Amelia encendió la hornalla de la cocinita a garrafa, y en una pava colocó agua para calentar. Abrió la caja registradora, revisó el cambio y volvió a cerrarla. El mostrador era enorme junto a ella; sobre él tenía tantas cajas de chicles que se asemejaba a un fuerte. Se recostó en su sillón favorito y esperó.
2
Colocó el candado y se aseguró de que estuviera firme. Acomodó el abrigo de Ramiro y lo tomó de la mano camino a casa.
-Hoy no hubo caso-dijo-Pero ochenta pesos son ochenta pesos. ¿No?
El niño dibujó un gesto, pero no era como los otros; más bien era de reclamo. Una queja pasiva.
De regreso a casa compraron pan, un paquete de salchichas y una Interlagos; La rutina era tan perfecta, que era como ver el mismo video una y otra vez. Amelia se preguntó si en algún momento tendría la oportunidad o el valor de dar reset o expulsar ese casete que ya la tenía harta.
Cuando la hora de dormir llegó puntual, así como el sueño, Amelia peinó su cabello antes de acostarse y le ordenó al niño visitar el inodoro para evitar paseos nocturnos. Solía hacer ruidos extraños en la madrugada; pero esta vez estaba despierto y Amelia sintió un dedo invisible recorrerle la espina.
-No te preocupes mami-dijo-Mañana vamos a vender un montón.
Amelia lo abrazó y le pidió que ya se fueran a la cama.
3
-Perdón, se me hizo tarde-dijo. Abrió la puerta. Delante de la misma se encontraban cinco personas, expectantes a los movimientos de la joven.
-¿Crema para picaduras?-dijo alguien-
Amelia lanzó una mirada de socorro al niño, Ramiro sólo sonrió.
-En aquel estante mami.
Los artículos se agotaban; papas, arroz, fideos, y la famosa crema para picaduras. Ni siquiera recordaba tenerla a la venta, pero era lo que más salida estaba teniendo. Una de sus últimas clientas, la vecina chismosa, llegó saludando de manera muy atenta.
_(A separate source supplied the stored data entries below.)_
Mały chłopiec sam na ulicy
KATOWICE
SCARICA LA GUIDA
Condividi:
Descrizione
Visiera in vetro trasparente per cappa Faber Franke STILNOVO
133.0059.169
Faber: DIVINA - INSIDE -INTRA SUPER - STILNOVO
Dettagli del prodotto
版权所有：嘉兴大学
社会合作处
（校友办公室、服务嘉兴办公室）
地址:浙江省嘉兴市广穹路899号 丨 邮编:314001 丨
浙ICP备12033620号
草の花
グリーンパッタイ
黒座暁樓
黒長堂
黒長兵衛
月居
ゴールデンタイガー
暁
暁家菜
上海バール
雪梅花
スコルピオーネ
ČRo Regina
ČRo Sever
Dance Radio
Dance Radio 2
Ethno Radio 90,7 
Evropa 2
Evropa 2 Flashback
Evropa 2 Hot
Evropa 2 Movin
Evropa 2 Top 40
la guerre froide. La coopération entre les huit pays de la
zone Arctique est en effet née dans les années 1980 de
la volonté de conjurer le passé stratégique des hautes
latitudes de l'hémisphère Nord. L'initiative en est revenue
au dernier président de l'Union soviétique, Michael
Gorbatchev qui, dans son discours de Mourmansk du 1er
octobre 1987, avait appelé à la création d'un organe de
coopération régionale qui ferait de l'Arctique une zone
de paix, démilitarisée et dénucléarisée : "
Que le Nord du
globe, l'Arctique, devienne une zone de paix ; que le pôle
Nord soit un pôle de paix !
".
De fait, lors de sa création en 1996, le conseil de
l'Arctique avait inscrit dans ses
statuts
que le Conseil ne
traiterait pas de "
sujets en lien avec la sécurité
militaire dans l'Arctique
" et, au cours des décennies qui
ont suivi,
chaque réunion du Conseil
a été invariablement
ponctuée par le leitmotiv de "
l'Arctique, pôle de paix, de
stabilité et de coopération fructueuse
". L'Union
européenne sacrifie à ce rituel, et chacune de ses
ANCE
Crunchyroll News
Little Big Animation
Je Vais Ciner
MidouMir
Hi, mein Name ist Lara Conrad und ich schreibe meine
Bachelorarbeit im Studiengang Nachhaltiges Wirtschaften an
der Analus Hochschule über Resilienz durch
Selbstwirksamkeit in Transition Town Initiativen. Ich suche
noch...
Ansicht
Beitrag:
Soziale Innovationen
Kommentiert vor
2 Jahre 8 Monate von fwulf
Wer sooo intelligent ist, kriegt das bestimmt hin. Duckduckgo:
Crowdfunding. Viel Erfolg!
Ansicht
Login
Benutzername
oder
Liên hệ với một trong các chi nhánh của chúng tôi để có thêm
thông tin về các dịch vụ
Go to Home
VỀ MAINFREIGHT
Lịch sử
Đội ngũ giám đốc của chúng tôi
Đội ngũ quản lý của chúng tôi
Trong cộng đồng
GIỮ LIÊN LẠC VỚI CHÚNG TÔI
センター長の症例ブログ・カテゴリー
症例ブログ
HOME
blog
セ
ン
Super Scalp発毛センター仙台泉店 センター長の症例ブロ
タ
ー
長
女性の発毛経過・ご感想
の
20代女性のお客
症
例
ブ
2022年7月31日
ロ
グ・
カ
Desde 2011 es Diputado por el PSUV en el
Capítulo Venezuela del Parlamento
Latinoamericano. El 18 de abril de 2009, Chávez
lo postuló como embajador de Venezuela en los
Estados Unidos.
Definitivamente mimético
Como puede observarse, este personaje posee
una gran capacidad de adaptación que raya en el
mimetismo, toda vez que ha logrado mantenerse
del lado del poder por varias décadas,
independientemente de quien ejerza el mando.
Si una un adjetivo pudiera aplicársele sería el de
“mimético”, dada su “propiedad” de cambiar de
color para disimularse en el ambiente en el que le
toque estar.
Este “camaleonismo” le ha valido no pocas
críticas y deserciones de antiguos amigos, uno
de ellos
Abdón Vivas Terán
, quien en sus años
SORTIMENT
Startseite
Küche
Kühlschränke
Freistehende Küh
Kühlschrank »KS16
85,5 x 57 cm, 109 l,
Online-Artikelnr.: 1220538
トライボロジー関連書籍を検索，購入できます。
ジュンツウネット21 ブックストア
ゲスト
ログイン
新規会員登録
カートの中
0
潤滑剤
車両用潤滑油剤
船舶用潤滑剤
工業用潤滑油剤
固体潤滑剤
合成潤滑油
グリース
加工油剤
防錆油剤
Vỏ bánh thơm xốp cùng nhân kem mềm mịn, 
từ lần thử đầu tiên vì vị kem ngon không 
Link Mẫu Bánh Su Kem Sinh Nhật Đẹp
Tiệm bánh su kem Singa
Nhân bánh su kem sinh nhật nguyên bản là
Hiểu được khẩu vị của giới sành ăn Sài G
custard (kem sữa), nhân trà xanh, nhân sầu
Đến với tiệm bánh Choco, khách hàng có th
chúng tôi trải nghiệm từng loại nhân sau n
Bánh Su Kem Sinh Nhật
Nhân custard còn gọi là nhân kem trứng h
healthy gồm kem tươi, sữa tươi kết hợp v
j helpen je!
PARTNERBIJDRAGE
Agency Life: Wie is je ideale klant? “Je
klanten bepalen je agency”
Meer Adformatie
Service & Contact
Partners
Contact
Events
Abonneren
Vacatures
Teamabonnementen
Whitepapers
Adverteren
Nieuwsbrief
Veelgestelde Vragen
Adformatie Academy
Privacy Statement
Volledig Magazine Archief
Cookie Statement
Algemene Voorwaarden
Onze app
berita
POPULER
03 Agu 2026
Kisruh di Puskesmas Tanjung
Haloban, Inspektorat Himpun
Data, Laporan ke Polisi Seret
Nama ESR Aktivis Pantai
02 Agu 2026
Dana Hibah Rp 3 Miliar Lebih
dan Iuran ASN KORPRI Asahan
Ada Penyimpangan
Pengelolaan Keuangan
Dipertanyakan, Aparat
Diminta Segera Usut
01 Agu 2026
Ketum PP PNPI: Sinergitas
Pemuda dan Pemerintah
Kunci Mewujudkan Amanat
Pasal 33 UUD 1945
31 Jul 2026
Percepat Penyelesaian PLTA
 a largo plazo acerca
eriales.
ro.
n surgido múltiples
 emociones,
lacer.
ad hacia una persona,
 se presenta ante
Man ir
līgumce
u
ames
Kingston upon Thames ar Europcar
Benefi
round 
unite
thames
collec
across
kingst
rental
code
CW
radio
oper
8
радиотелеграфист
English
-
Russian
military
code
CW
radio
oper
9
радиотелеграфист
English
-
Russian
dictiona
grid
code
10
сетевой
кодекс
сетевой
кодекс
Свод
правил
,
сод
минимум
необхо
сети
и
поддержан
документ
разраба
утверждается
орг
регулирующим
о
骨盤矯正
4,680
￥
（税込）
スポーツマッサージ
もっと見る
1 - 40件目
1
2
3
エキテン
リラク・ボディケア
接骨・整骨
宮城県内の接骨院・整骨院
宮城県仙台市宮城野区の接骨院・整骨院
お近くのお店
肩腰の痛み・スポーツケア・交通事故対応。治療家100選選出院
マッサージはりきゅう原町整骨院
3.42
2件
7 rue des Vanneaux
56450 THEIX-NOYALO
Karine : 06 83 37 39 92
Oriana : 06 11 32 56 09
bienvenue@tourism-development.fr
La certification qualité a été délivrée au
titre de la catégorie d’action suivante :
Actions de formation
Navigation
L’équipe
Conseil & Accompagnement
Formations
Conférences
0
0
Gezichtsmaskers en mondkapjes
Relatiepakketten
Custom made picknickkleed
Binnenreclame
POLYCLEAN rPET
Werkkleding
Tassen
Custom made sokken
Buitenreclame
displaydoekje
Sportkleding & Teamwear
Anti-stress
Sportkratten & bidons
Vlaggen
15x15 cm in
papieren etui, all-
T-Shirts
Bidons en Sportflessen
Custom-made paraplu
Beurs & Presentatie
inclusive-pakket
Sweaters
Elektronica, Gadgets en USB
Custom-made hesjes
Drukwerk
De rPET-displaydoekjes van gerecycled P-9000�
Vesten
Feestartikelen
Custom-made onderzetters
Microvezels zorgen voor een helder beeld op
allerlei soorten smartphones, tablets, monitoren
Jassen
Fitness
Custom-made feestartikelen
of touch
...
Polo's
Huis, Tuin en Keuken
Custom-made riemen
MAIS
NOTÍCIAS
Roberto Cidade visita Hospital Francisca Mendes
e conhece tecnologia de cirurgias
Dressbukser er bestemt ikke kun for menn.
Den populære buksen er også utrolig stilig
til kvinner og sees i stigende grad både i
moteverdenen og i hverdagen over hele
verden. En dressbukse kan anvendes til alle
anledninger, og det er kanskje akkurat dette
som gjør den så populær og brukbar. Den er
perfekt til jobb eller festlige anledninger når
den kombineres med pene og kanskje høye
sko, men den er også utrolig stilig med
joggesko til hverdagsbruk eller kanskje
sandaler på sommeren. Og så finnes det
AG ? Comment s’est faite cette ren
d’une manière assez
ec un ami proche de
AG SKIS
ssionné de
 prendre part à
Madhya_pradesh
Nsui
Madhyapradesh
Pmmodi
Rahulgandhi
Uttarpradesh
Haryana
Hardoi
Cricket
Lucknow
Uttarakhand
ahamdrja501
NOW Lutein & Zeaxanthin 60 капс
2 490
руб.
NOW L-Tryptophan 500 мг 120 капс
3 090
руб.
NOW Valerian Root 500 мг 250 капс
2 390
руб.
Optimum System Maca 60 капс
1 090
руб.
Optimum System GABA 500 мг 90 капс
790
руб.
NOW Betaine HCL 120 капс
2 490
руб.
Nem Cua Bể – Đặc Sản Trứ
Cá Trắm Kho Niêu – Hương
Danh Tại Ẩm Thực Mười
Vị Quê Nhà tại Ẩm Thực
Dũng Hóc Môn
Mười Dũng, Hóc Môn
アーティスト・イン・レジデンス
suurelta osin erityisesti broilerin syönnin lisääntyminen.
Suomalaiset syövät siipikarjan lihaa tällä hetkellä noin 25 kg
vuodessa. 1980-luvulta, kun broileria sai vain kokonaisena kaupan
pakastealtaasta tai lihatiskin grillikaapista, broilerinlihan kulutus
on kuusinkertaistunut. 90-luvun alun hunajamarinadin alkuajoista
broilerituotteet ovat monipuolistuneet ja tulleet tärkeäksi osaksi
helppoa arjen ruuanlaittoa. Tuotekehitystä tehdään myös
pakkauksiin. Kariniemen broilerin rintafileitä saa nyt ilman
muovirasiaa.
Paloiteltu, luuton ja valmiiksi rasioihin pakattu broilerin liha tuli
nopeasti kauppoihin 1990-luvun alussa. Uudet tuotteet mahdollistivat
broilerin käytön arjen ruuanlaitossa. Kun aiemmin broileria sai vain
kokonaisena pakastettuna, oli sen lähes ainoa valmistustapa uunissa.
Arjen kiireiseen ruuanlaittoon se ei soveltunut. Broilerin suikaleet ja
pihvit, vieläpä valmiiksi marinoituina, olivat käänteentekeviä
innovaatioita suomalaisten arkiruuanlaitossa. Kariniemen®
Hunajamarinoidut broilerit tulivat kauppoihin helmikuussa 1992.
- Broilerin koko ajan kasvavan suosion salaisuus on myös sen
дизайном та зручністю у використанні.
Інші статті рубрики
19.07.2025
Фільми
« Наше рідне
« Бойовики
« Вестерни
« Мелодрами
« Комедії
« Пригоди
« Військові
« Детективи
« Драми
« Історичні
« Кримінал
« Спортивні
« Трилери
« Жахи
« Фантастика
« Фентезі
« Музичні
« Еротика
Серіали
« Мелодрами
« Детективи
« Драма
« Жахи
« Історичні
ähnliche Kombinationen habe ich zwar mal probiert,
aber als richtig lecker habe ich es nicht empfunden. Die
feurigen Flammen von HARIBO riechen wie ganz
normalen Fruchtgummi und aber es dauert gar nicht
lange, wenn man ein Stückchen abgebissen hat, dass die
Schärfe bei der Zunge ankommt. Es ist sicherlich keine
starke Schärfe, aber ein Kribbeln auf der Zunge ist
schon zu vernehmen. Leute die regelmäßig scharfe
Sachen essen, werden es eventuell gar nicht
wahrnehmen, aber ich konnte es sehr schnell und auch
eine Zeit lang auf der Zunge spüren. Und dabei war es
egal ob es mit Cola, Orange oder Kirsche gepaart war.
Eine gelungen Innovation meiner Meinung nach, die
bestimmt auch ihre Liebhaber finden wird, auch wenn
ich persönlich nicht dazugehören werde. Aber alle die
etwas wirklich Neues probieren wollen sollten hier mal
-Buen día ¿Qué tal? Tengo una consulta
-Diga-respondió Amelia-
-Me salieron unas ampollas en el cuello ¿Ve?-apartó un poco el pañuelo de su piel, y dos orificios colorados asomaron-¿Qué pomada me recomienda?
Amelia no necesito meditarlo, colocó sobre el mostrador el frasco que se había vendido como pan caliente durante todo el día. La mujer pagó y se marchó.
- Que raro eso de las picaduras-dijo en voz alta Amelia, recostándose en su sillón-¿Por qué será?
Cómo una roca que es lanzada al agua de manera imprevista, la carcajada del niño estalló en el local; de su boca dos colmillos jóvenes refulgían blancos y fuertes.
-Yo sé porqué mami-dijo-¡Pero no se lo digas a nadie eh!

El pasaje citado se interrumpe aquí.